Leveraging Aadhaar, India’s United Payments Interface (UPI) has been remarkably successful in expanding financial inclusion in the country. UPI now processes over 1.5 billion transactions every month. Fifty-six countries have these real-time seamless payment systems in place — and countries with large financially underserved populations, like Indonesia and Bangladesh — are making progress in building their systems, allowing more micro and small businesses to start making and taking payments remotely. This will unlock powerful opportunities for more low-income people, families, businesses, and communities. Payments are only a first step — but a critical first step — toward our vision of an inclusive economy. They are the rails on which we can introduce underserved people to more financial services — like savings, insurance, and credit — and they represent a significant step toward a financially inclusive world. Hopefully, the Findex will reflect the meaningful progress made here.

What will the Findex say about financial resilience—especially for women?

Beyond data on access, the Findex will give us insights into this population’s financial health and resilience, including their ability to save money and weather economic shocks. This story is harder to predict but is arguably more important. We know the global recovery from the pandemic has been very uneven, creating devastating consequences for vulnerable and marginalized populations. Now, we’re eager to see more data on what’s working — and what’s not — to build a more inclusive recovery, and empower people to not only access financial services, but actively use them to improve their livelihoods and build better futures for their families. Do vulnerable people have the right tools they need to withstand future crises? Do they have the right skills and knowledge to make use of them?

And considering the pandemic’s disproportionate effect on women, have we lost ground in closing the gender divide?

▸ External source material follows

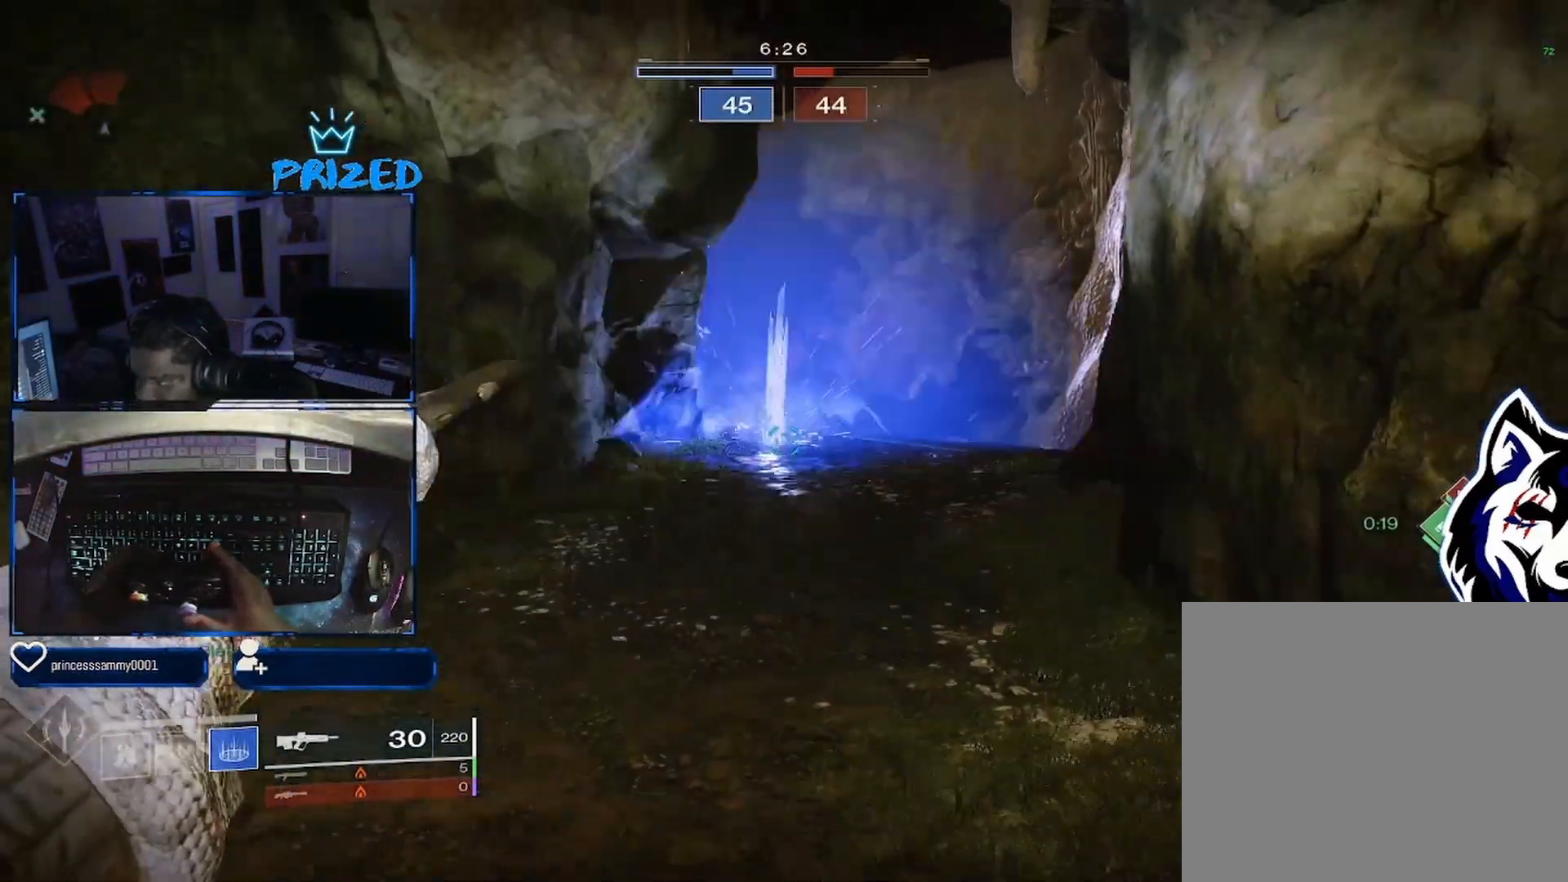
{"buttons": [], "left_stick": "down-right", "right_stick": "center", "events": [[83, "X", "down"], [150, "X", "up"], [250, "X", "down"], [267, "left_stick", "down-right"], [350, "X", "up"], [367, "X", "down"], [500, "X", "up"]]}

We know that women-owned businesses have suffered more than those owned by men, and women have shouldered more child and family care responsibilities, endured increasing levels of domestic violence, and experienced higher rates of job loss. In India, an entire generation of women is being shut out of the labor market: 90 percent of women can’t access job opportunities, and the employment rate for women has dropped to just 9 percent, from 26 percent in 2010. Is this the case globally?

How we’re working to build a better future

We’re looking forward to seeing how the encouraging progress over the past years — as well as the challenging setbacks — are reflected in the Findex update, which will inform and guide our work to build a financially inclusive world. For now, it seems what we know for certain is that so much has changed in a short amount of time, and the world looks very different than it did before 2020.

We know that change can happen quickly and easily leave behind vulnerable groups, including women, people in rural areas, and those with little digital experience or access to digital tools. That’s why, at Accion, we are working to ensure that accelerating digitization is more inclusive and truly empowering for vulnerable people.

We are driving the digital transformation of frontline financial service providers and their clients, enabling small businesses to start accessing the security and opportunities the digital economy. We’re working with providers to build digital financial products that are specifically geared to improve clients’ financial health — which is a win-win for both providers and clients. We’re funding and growing innovative fintechs that are finding new ways to uplift more underserved people and small businesses. And we are sharing insights on the most pressing challenges facing vulnerable people, like climate change, and sharing evidence-based solutions.

With the release of the Findex update, we can gauge the progress we’ve made, and the work still remaining to create a more inclusive world. This week, we’ll find out where we stand!